Linux Hardware (deutsch)

Aber auch google kann helfen, wenn man einfach als Suchbegriffe "Linux <MeineTypBezeichnungMeinesMegaMainboardsUltraKrass> Probleme" eingibt. Wenn tausende von Seiten auftauchen sieht man zum einen sofort womit die entsprechende Hardware zu kämpfen hat, aber auch ob das Problem bisher gelöst werden konnte.

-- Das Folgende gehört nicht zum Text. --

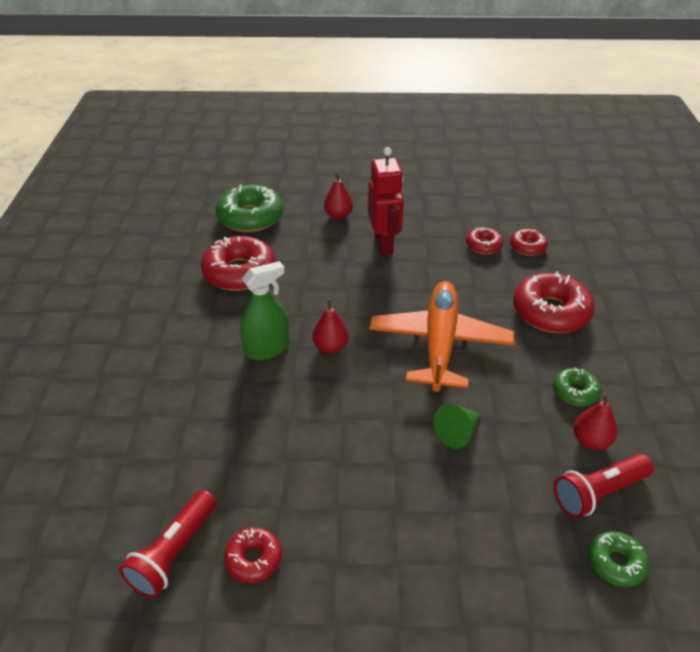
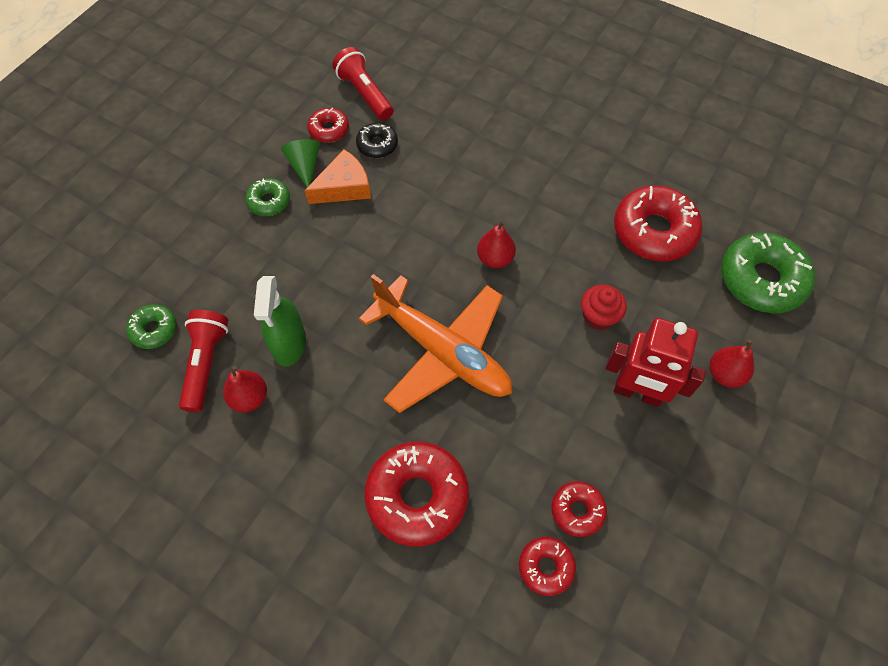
camera: 120 degrees right, 20 degrees up
green spray bottle [240,261,289,360] -> green spray bottle moved to [254,276,306,367]
green cone [434,404,481,449] -> green cone moved to [281,139,320,187]
green donut [553,367,601,406] -> green donut moved to [245,178,290,216]
none -> orange cheese [304,149,371,204]
none -> black donut [356,123,398,158]
none -> red cupcake [581,284,627,330]

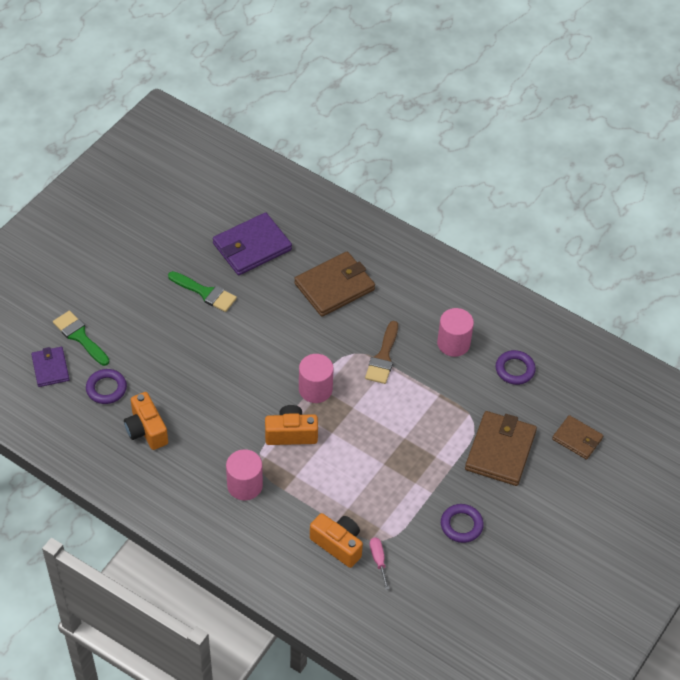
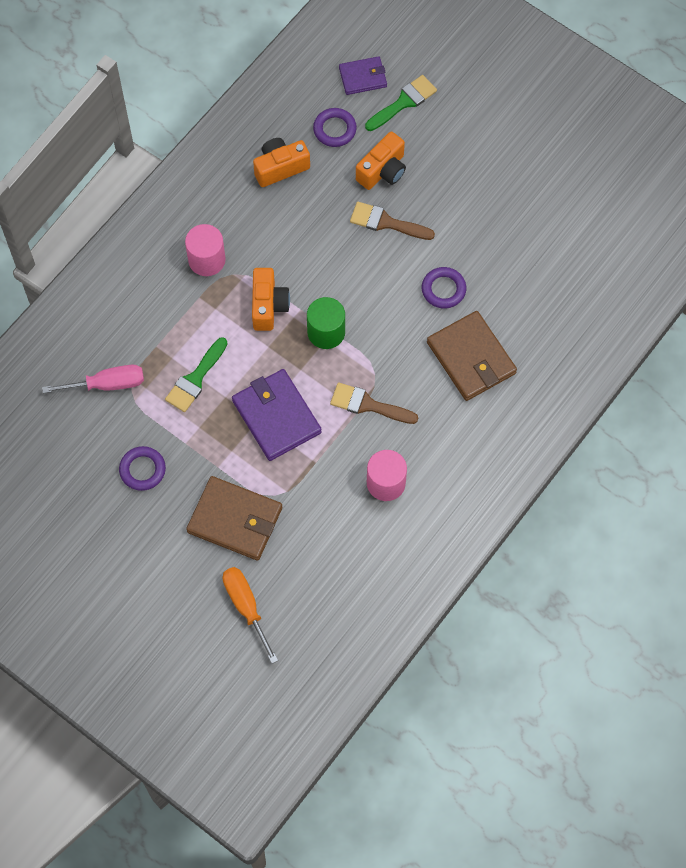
camera: 95 degrees right, 15 degrees up
green brush [168,271,237,312] -> green brush moved to [165,337,228,412]
purple wallet [213,212,292,275] -> purple wallet moved to [232,369,322,461]
pink cylinder [299,354,334,403] -> green cylinder [307,297,345,349]
orange camera [310,513,363,568] -> orange camera moved to [356,132,406,190]
pink screwdriver [370,537,389,590] -> pink screwdriver [42,365,144,393], size x1.67
purple ring [496,350,536,385] -> purple ring moved to [422,267,466,309]
brown wallet [552,415,603,460] -> orange screwdriver [223,567,278,664]
none -> brown brush [350,202,435,240]

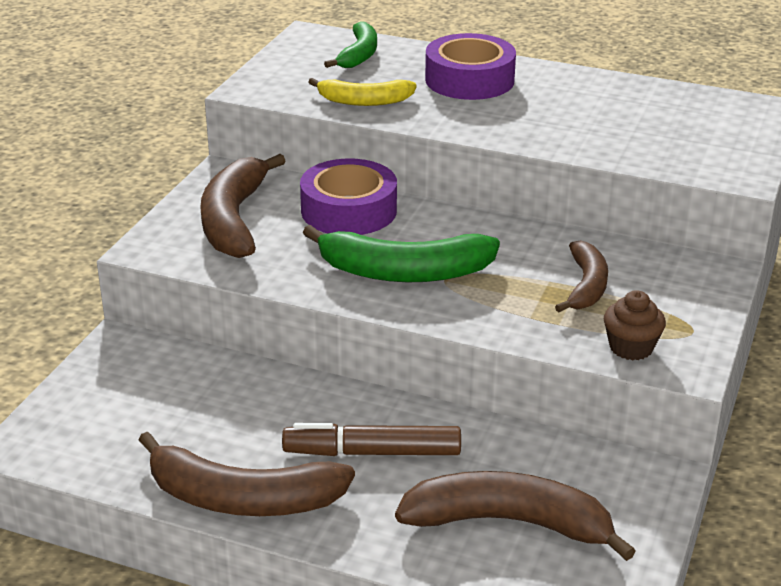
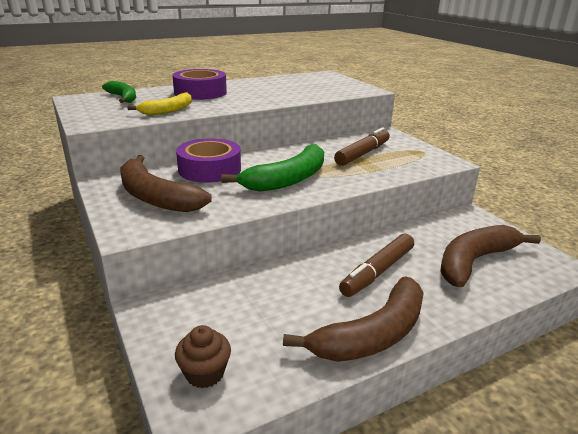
camera: 50 degrees left, 5 degrees down
brown banana [555,240,608,312] -> brown marker [334,127,390,166]
brown cupcake [604,290,666,360] -> brown cupcake moved to [175,325,231,388]

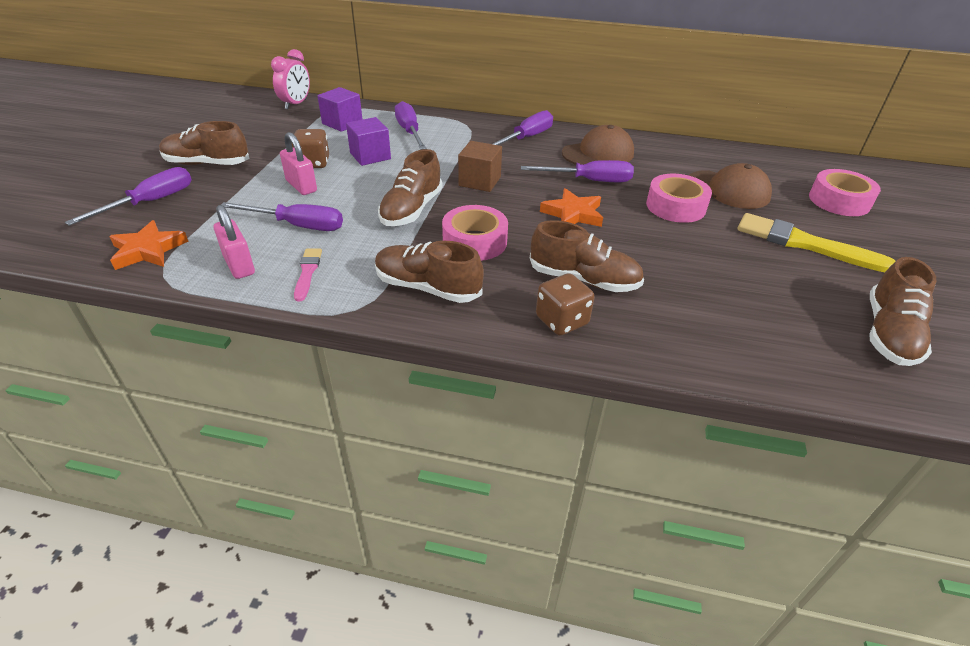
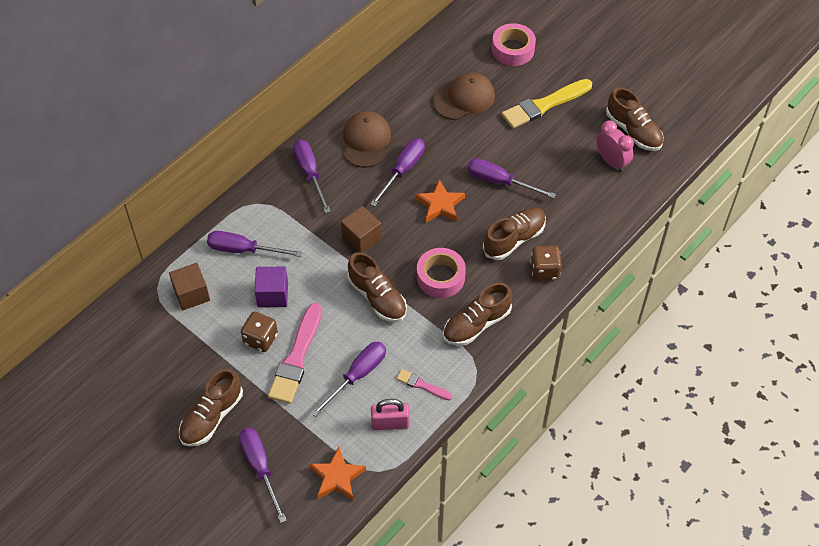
camera: 60 degrees left, 15 degrees up
pink clock [271,49,310,109] -> pink clock moved to [596,120,634,172]
pink padlock [280,132,317,195] -> pink brush [268,303,322,404]
purple cube [317,87,363,132] -> brown cube [169,263,210,310]
pink tape [646,174,712,223] -> none
none -> purple screwdriver [467,158,556,198]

Weiterhin sollte man halt einfach auch mal den gesunden Menschenverstand walten lassen. 80% der Hardware funktioniert mit Linux zusammen. Einen Rechner wird man meistens booten können und Linux wird sich darauf installieren lassen. Sogar die Grafikkarte wird in jedem Fall unterstützt (abgesehen von gewissen 3D Funktionalitäten). Probleme machen ja meistens nur die Hardware Komponenten welche Ultraneu sind (also z.B. aktuellste Grafikkarten (zumindest der 3D Part, VGA etc. funktionieren auch da zu 100%), z.B. die neuste Soundkarte (X-Fi o.ä von Creative) etc.. Wer also z.B. einen Topmodernen Rechner als Server kauft muss zwangsläufig mit mehr Problemen rechnen als jemand der einen 1-2 Jährigen Rechner von Ebay/Ricardo kauft.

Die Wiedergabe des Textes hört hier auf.